Brueggemann replaces the commonly-used word, 'worldview,' with 'script,' which is a helpful change, and then points out in the 19 statements how we follow a script in our society of technological, therapeutic, consumer militarism that socialises us all, liberal and conservative. You may or may not agree.

He goes on to say that this script not only makes us unhappy, it is a failure. He then goes on to say that the alternative script is rooted in the Bible and offers a counter to the prevailing script.
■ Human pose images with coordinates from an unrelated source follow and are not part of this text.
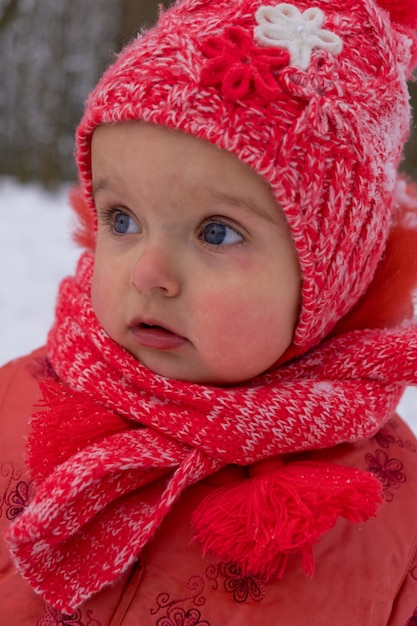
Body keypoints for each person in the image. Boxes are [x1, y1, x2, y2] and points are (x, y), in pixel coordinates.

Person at [2, 0, 417, 623]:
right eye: (123, 220)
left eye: (216, 233)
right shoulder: (19, 404)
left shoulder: (392, 507)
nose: (147, 273)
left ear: (333, 271)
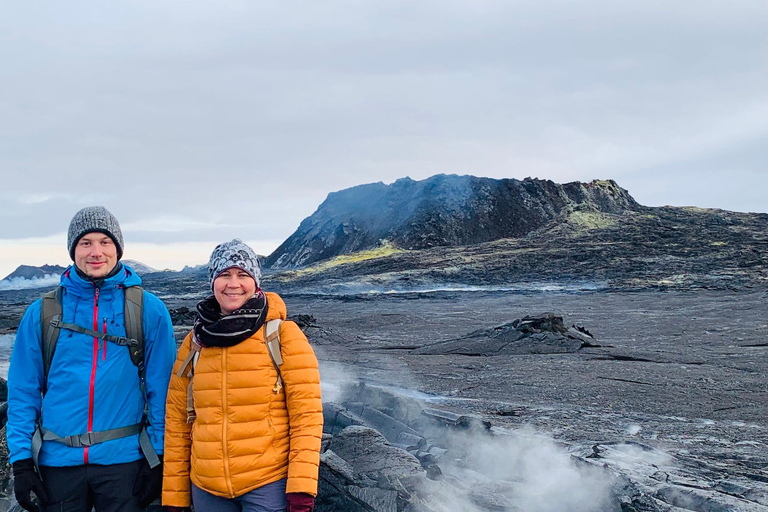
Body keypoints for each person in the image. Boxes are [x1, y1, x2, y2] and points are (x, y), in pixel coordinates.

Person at [6, 206, 177, 512]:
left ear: (118, 248)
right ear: (73, 250)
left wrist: (159, 457)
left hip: (124, 463)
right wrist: (21, 463)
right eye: (86, 243)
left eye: (105, 242)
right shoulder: (42, 314)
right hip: (58, 465)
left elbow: (163, 392)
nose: (96, 252)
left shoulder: (148, 311)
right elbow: (23, 391)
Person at [162, 239, 323, 512]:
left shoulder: (282, 335)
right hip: (206, 488)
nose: (233, 283)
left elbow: (306, 416)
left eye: (243, 275)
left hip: (267, 485)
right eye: (225, 274)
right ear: (213, 281)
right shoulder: (195, 342)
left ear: (255, 282)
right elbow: (177, 421)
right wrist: (175, 497)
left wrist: (301, 489)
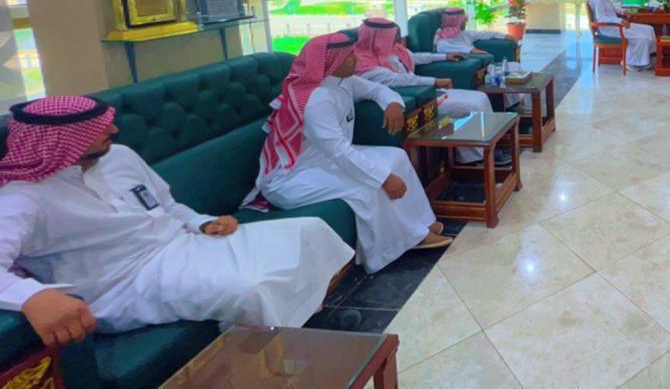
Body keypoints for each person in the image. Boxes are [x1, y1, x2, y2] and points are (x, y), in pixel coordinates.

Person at [0, 96, 354, 342]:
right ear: (61, 140)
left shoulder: (119, 157)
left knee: (309, 230)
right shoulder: (23, 198)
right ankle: (268, 364)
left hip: (183, 244)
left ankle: (305, 321)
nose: (113, 131)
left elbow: (166, 205)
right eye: (98, 127)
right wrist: (32, 297)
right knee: (249, 291)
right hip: (123, 285)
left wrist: (202, 222)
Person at [246, 33, 451, 274]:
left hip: (325, 160)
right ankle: (399, 244)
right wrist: (384, 178)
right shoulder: (316, 99)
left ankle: (421, 223)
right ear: (331, 61)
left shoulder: (341, 81)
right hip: (292, 176)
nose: (356, 58)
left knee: (396, 157)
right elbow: (339, 151)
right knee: (369, 186)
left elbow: (377, 89)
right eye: (349, 55)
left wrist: (393, 104)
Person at [355, 18, 509, 167]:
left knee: (480, 97)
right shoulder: (364, 64)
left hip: (427, 91)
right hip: (418, 99)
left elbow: (415, 57)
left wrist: (445, 56)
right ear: (377, 38)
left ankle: (491, 146)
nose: (394, 40)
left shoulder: (393, 50)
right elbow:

The key character in the script (and I think he means us to read 'character' as like a character in an ordinary play or film script) is God, the God of the Trinity.
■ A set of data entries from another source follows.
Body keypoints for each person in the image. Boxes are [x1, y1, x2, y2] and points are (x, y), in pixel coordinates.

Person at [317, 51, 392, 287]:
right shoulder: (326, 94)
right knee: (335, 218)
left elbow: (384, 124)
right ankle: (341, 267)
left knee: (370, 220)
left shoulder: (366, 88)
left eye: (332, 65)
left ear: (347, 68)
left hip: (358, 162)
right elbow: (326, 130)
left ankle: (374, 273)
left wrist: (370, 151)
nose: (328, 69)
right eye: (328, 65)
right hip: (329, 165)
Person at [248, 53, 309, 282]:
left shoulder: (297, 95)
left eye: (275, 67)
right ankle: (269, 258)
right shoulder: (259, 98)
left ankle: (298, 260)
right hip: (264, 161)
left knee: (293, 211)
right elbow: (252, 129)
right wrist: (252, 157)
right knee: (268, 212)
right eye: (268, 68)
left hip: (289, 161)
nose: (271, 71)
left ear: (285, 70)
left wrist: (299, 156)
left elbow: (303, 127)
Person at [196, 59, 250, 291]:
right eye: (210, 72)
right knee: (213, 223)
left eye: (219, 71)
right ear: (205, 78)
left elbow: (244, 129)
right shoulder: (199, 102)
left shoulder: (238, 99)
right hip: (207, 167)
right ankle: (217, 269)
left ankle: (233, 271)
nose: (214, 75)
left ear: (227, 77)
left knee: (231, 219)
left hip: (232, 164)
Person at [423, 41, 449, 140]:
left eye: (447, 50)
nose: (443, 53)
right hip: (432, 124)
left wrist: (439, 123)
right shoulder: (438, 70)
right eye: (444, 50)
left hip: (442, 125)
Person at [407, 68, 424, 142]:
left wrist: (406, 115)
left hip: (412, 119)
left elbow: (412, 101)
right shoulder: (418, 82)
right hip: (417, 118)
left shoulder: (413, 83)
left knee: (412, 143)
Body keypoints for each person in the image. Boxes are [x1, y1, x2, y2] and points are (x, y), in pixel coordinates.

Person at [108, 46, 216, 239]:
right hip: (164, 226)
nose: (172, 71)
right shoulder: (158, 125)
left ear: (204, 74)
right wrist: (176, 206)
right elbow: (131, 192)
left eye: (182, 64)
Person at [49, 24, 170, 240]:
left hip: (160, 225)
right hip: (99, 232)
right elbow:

I like what follows in thesis 12:
The ragged, disjunctive, and incoherent quality of the counter-script to which we testify cannot be smoothed or made seamless because when we do that the script gets flattened and domesticated and it becomes a weak echo of the dominant script of technological, consumer militarism. Whereas the dominant script of technological, consumer militarism is all about certitude, privilege, and entitlement this counter-script is not about certitude, privilege, and entitlement. Thus care must be taken to let this script be what it is, which entails letting God be God’s irascible self.
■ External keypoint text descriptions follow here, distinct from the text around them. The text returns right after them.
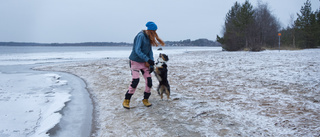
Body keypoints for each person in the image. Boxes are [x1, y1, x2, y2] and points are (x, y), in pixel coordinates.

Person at [122, 21, 165, 109]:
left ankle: (145, 99)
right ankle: (126, 100)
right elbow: (137, 50)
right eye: (154, 31)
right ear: (150, 30)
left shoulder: (149, 37)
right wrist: (147, 59)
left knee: (149, 82)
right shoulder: (140, 36)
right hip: (135, 62)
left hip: (145, 63)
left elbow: (149, 51)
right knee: (135, 81)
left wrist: (151, 63)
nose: (155, 33)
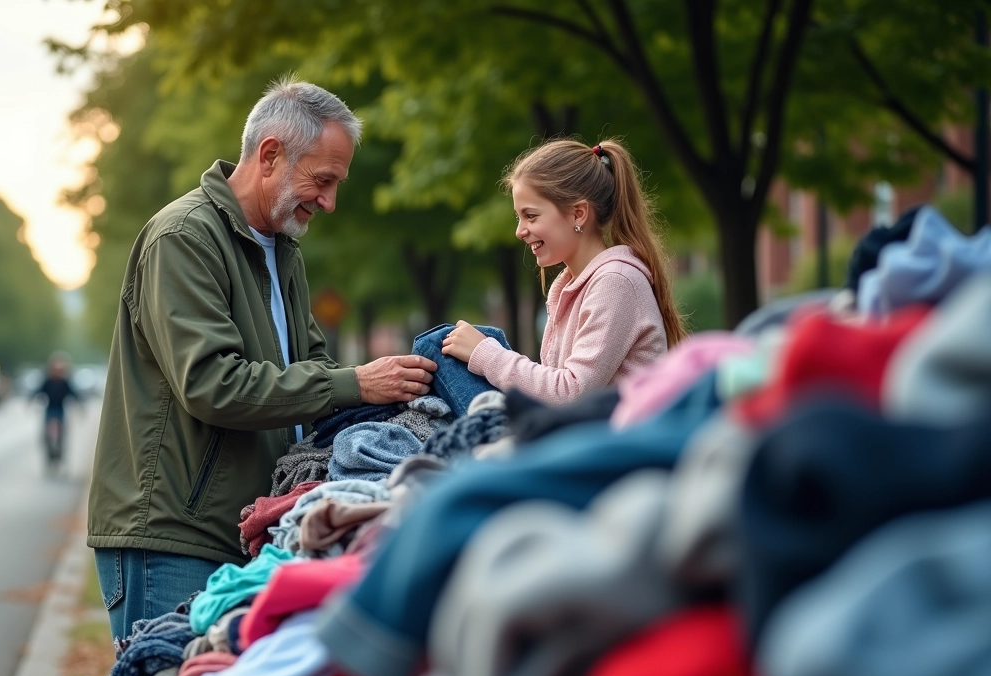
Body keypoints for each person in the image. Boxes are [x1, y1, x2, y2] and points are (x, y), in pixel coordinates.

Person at [87, 77, 437, 639]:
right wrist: (356, 385)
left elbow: (313, 368)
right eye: (323, 180)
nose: (329, 201)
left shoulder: (282, 250)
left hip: (243, 530)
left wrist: (403, 393)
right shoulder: (183, 238)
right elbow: (212, 383)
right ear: (270, 154)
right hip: (174, 539)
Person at [441, 138, 687, 404]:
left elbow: (571, 392)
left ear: (578, 214)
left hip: (615, 440)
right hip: (585, 433)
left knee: (439, 352)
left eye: (531, 216)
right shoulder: (578, 284)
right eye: (518, 217)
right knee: (440, 351)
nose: (519, 231)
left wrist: (486, 354)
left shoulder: (616, 282)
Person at [35, 355, 81, 462]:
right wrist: (31, 401)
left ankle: (59, 449)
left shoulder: (65, 382)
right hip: (50, 409)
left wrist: (80, 405)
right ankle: (48, 448)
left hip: (60, 410)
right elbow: (38, 391)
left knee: (62, 431)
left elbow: (74, 394)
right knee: (46, 431)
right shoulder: (48, 382)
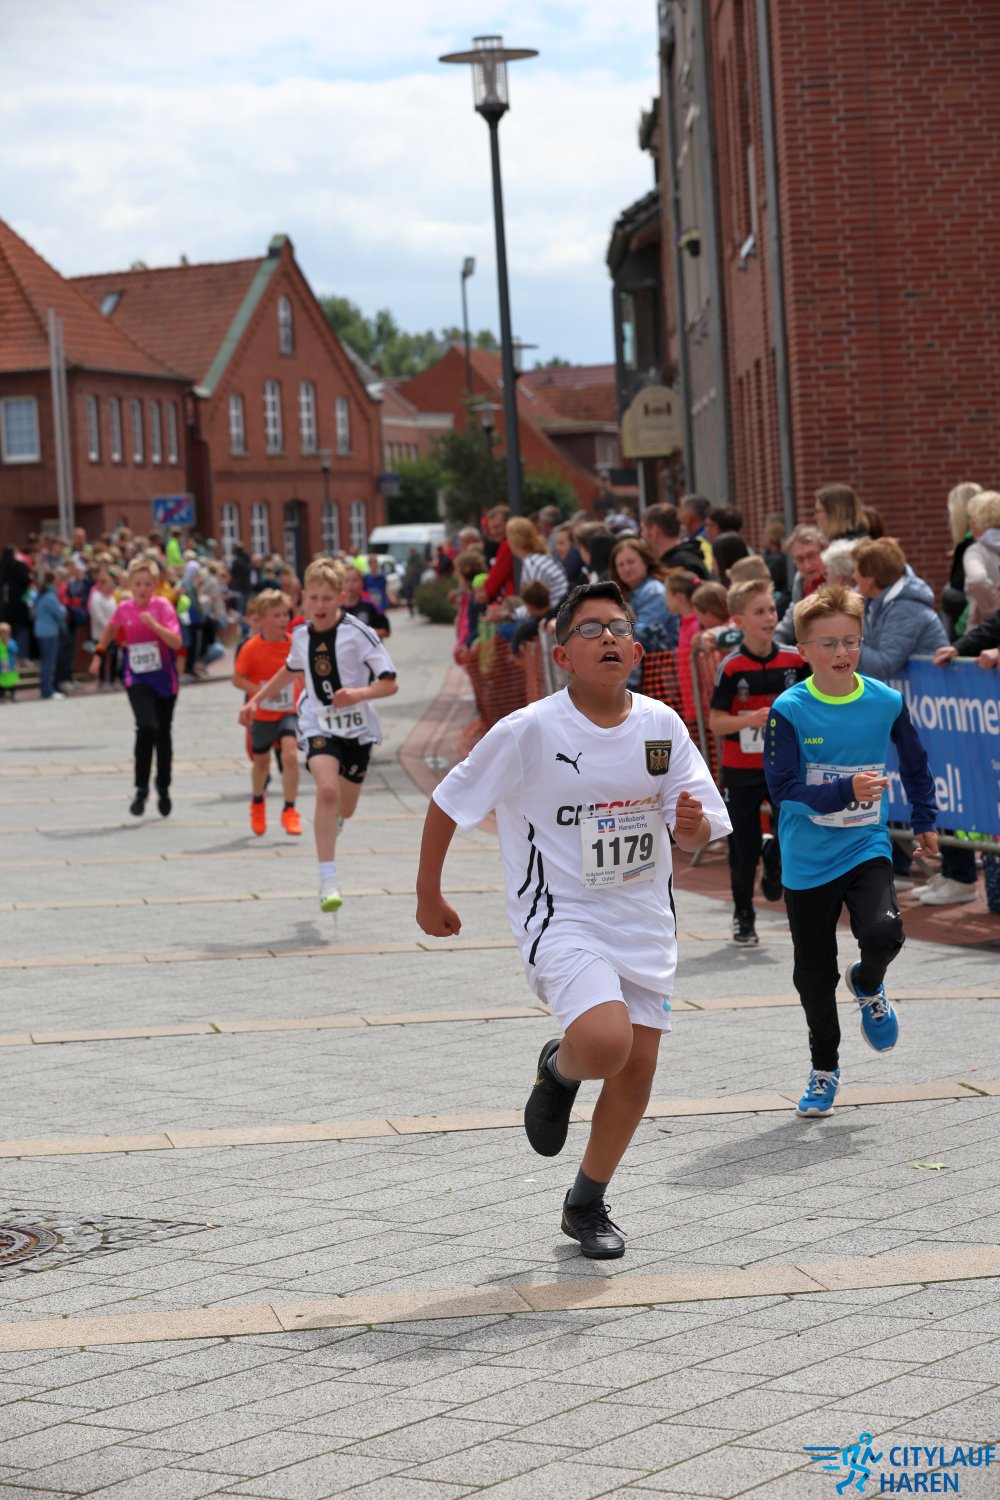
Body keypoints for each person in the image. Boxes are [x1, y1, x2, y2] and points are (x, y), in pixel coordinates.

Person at [416, 581, 730, 1258]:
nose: (608, 637)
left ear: (637, 651)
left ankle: (586, 1202)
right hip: (561, 916)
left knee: (637, 1069)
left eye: (619, 627)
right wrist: (427, 894)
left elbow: (699, 827)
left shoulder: (662, 725)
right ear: (562, 655)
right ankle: (560, 1070)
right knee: (606, 1041)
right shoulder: (528, 731)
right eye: (590, 629)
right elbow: (448, 800)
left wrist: (691, 825)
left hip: (644, 917)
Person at [764, 584, 938, 1118]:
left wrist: (925, 821)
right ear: (803, 650)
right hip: (807, 858)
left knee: (884, 933)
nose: (842, 653)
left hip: (865, 843)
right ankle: (824, 1070)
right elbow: (783, 791)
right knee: (814, 976)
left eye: (851, 641)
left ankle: (867, 980)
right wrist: (846, 790)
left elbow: (915, 762)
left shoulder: (885, 701)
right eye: (828, 644)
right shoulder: (789, 709)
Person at [239, 558, 398, 913]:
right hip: (318, 722)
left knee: (346, 807)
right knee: (326, 790)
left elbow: (390, 683)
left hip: (357, 727)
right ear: (303, 598)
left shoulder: (358, 633)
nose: (320, 605)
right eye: (313, 598)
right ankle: (328, 881)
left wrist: (359, 693)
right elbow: (288, 671)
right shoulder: (300, 635)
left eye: (327, 598)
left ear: (340, 598)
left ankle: (336, 820)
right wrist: (255, 701)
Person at [709, 579, 807, 945]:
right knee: (743, 849)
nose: (769, 618)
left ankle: (775, 860)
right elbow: (716, 721)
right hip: (741, 770)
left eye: (772, 610)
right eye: (759, 612)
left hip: (784, 767)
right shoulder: (731, 667)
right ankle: (744, 916)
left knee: (791, 837)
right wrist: (750, 720)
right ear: (739, 621)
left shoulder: (795, 660)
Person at [89, 558, 182, 816]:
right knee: (146, 726)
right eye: (138, 583)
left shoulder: (162, 606)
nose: (142, 589)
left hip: (164, 679)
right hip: (137, 677)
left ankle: (163, 786)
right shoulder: (124, 608)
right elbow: (109, 630)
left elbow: (176, 642)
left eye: (148, 584)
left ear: (156, 585)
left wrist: (154, 625)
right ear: (129, 585)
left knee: (162, 733)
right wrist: (98, 655)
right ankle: (141, 789)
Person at [232, 589, 302, 838]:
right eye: (276, 615)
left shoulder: (295, 644)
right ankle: (258, 803)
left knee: (290, 755)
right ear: (261, 619)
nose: (283, 619)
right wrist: (260, 693)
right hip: (261, 714)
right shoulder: (251, 648)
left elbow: (302, 673)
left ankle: (290, 810)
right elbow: (237, 679)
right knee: (261, 762)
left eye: (285, 614)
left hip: (289, 710)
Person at [854, 537, 947, 678]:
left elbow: (884, 665)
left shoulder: (905, 610)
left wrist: (848, 643)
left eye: (856, 571)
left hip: (932, 687)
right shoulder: (873, 604)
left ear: (870, 579)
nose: (854, 576)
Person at [608, 537, 678, 654]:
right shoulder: (627, 594)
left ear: (645, 562)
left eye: (631, 562)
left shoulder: (654, 592)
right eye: (621, 565)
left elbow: (641, 635)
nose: (626, 568)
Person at [774, 525, 828, 643]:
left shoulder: (835, 582)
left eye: (812, 556)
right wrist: (774, 642)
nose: (807, 565)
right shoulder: (800, 580)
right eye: (800, 559)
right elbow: (793, 617)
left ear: (824, 552)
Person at [942, 481, 981, 640]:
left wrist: (962, 630)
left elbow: (972, 592)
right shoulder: (979, 544)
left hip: (969, 634)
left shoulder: (970, 547)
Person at [505, 518, 569, 608]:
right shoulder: (541, 558)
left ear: (514, 541)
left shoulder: (532, 564)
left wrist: (511, 613)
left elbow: (535, 606)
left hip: (557, 612)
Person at [664, 570, 700, 725]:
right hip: (690, 699)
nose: (665, 600)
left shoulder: (696, 625)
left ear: (678, 596)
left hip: (699, 701)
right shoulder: (685, 622)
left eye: (667, 595)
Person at [962, 490, 1000, 630]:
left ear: (975, 523)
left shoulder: (976, 552)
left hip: (984, 631)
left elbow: (977, 580)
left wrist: (992, 606)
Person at [640, 503, 708, 579]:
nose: (642, 535)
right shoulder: (679, 560)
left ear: (655, 531)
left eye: (643, 528)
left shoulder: (684, 565)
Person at [32, 572, 67, 700]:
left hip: (41, 631)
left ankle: (46, 689)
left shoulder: (39, 595)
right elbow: (60, 613)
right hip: (49, 632)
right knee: (49, 662)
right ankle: (47, 691)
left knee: (46, 662)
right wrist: (63, 608)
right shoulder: (50, 596)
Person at [342, 564, 390, 637]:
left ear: (362, 583)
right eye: (346, 581)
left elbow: (386, 631)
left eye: (354, 580)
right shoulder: (336, 609)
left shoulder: (370, 606)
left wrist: (366, 634)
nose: (350, 585)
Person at [678, 494, 714, 574]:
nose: (679, 517)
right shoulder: (706, 536)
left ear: (688, 518)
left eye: (681, 512)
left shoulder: (700, 543)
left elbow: (707, 573)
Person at [0, 621, 20, 702]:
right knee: (2, 681)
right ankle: (2, 696)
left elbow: (16, 650)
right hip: (2, 664)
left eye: (6, 632)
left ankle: (13, 696)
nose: (5, 634)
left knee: (12, 680)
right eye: (3, 633)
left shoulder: (11, 642)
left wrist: (8, 644)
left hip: (11, 664)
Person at [402, 548, 423, 617]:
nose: (411, 553)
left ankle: (420, 609)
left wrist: (414, 571)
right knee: (408, 597)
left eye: (412, 552)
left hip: (416, 581)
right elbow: (407, 569)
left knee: (416, 596)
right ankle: (411, 611)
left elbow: (421, 570)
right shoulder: (409, 559)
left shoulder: (418, 560)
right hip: (408, 581)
Great stuff! (Photo is of an exhausted Brueggemann after having nailed his 19 theses to a local church door - just kidding!)

Monday, May 11, 2009

Abundance


The Bible starts out with a liturgy of abundance. Genesis I is a song of praise for God's generosity. It tells how well the world is ordered. It keeps saying, "It is good, it is good, it is good, it is very good." It declares that God blesses -- that is, endows with vitality -- the plants and the animals and the fish and the birds and humankind. And it pictures the creator as saying, "Be fruitful and multiply." In an orgy of fruitfulness, everything in its kind is to multiply the overflowing goodness that pours from God's creator spirit. And as you know, the creation ends in Sabbath. God is so overrun with fruitfulness that God says, "I've got to take a break from all this. I've got to get out of the office."

Walter Brueggemann
"The Liturgy of Abundance, The Myth of Scarcity"
on Religion Online

(I heard Brueggemann speak when he came to Knox Church in Dunedin, a number of years ago. I expected him to be as theological in his preaching as he was in his writing; in fact, he preached a simple but profound message which reached all those who attended.)